Double Filtration Plasmapheresis for Desensitization during Haploidentical Stem Cell Transplantation in Patients with Positive Donor-Specific Anti-HLA Antibodies

Background:Donor-specific anti-HLA antibodies (DSA) are a major cause of engraftment failure in patients receiving haploidentical stem cell transplantation (HaploSCT). Effective treatments are needed for these patients, who often have no other donor options and/or are in need to proceed urgently to transplantation. Plasma exchange (PE) is an effective treatment widely used for DSA desensitization. However, a large volume of plasma is required. Double filtration plasmapheresis (DFPP) is a semi-selective blood purification modality derived from the PE modality. DFPP avoids the unnecessary loss of plasma proteins, reduces the need for plasma and increases the efficiency of purification. To define the efficacy of DFPP for DSA-positive patients in HaploSCT, we conducted a nested case-control study.

Methods: Patients who underwent HaploSCT in the Bone Marrow Transplantation Center of the First Affiliated Hospital of Zhejiang University School of Medicine from March 2017 to November 2021 were enrolled in the study cohort. Thirty-two patients with positive DSA (MFI≥2000) were treated with desensitization protocol including DFPP. Ninety-six patients (1:3) with negative DSA were randomly matched according to gender, age and transplantation time as the control group. DSA positive patients were given alternate-day DFPP twice before starting one week before the beginning of transplant conditioning. DSA was retested after DFPP treatment. A single dose of rituximab (375 mg/m²) was administrated after completion of DFPP.

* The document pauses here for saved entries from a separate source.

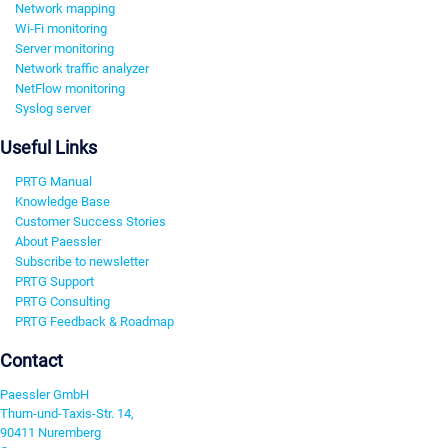
Network mapping
Wi-Fi monitoring
Server monitoring
Network traffic analyzer
NetFlow monitoring
Syslog server
Useful Links
PRTG Manual
Knowledge Base
Customer Success Stories
About Paessler
Subscribe to newsletter
PRTG Support
PRTG Consulting
PRTG Feedback & Roadmap
Contact
Paessler GmbH
Thurn-und-Taxis-Str. 14,
90411 Nuremberg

Results: A total of 32 HaploSCT patients with DSAs were included in the study. The majority of patients in the DSA group were female (75%) and a mean age of 41 (13-63) years . 96 DSA negative patients were selected as controls. The two groups had equivalent subject and donor characteristics, including age, gender, underlying diseases, conditioning regimens and GVHD prophylaxis.20 (62.5%) patients presented anti-HLA class I DSAs (4 of them with > 10000 MFI), 9 (28.1%) presented anti-HLA class II DSA (2 with > 10000 MFI) and 3 (9.3%) presented both anti-HLA class I and II DSA (1 with > 10000 MFI). After DFPP treatment, levels of DSA decreased significantly. The mean MFI values before and after treatment were 7189.56 ±4294.01 vs. 2869.57±3454.55 (P < 0.001), respectively. All patients in DSA group achieved hematopoietic reconstitution within 28 day of transplantation. The mean neutrophils and platelets engraftment time was 13.44±2.42 days and 14.03±3.78 days respectively, which were comparable to control group. In the DSA and control groups, the incidence of grade III-IV aGVHD was 9.37% vs. 10.41% (P < 0.05), the 2-year cumulative recurrence rate was 26.35% vs. 15.62% (P < 0.05) and the overall survival (OS) was 77.20% vs. 81.20% (P < 0.05), respectively.

Conclusion: DFPP can significantly reduce the level of DSA in patients before transplantation. Treatment with DFPP and rituximab is effective in promoting engraftment for DSA-positive patients in HaploSCT.

No relevant conflicts of interest to declare.